Zwar waren mehrere solcher Begegnungen zwischen der Einbrecherbande und ihren Opfern ohne Verletzte ausgegangen: Doch Lück wusste: „Wir haben ein Problem“. Um Schlimmeres zu verhindern, wurden nun Kräfte aus allen Teilen der Bonner Polizei zusammengezogen, ähnliche Fälle bei Nachbarbehörden überprüft und beschleunigt Feststellungsberichte von Tatorten ausgewertet..

Das Zusammenziehen von Kräften ist seit 2013 möglich, erklärte Ulrich Sievers, Leiter der Kriminalinspektion 3. Nachdem Bonn 2013 „Einbruchshauptstadt“ gewesen sei, „haben wir Einbrüche als gesamtbehördliches Problem bekämpft“. Dazu durfte Sievers unter seiner Leitung erstmalig im Bedarfsfall Kräfte aus allen Teilen der Behörde zu einer Art „Task Force“ bündeln.
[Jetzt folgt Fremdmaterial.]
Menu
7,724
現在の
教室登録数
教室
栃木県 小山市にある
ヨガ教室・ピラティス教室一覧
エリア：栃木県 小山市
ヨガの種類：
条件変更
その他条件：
Aus seiner Sicht hat sich das Verfahren bewährt: „Wir hatten 2013 zu diesem Zeitpunkt an tatsächlichen Zahlen noch 1830 Einbruchsfälle, 2016 sind es 18 Prozent weniger.“

Rasche Erfolge

Tatsächlich zeigte der Kräfteeinsatz auch in Lücks Ermittlungsgruppe rasch Erfolg. Dank aufwendiger Observationen kamen die Kriminalisten der Bande rasch auf die Spur, die in wechselnden Besetzungen ausschließlich mittels Öffentlichen Personennahverkehr unterwegs war, oft gegen 23.30 Uhr die Stadtbahn in Bad Godesberg in unterschiedliche Richtungen bestieg. Getrennt sitzend und sich gegenseitig absichernd, so Lück, ging es dann etwa nach Köln-Rodenkirchen, wo die Täter in einer Nacht neun Autos aufbrachen.

Lück verfolgt die „Hypothese“, dass oft Flüchtlingsunterkünfte in der Nähe als Depot für Einbruchswerkzeuge und Beute dienten. Einen Teil der Beute im Wert von einem sechsstelligen Betrag im unteren Bereich vermutet die Polizei allerdings bereits in Albanien. Derzeit befinden sich noch drei Bandenmitglieder in Untersuchungshaft, drei wurden bereits abgeschoben, eine weitere Abschiebung steht laut Polizei bevor.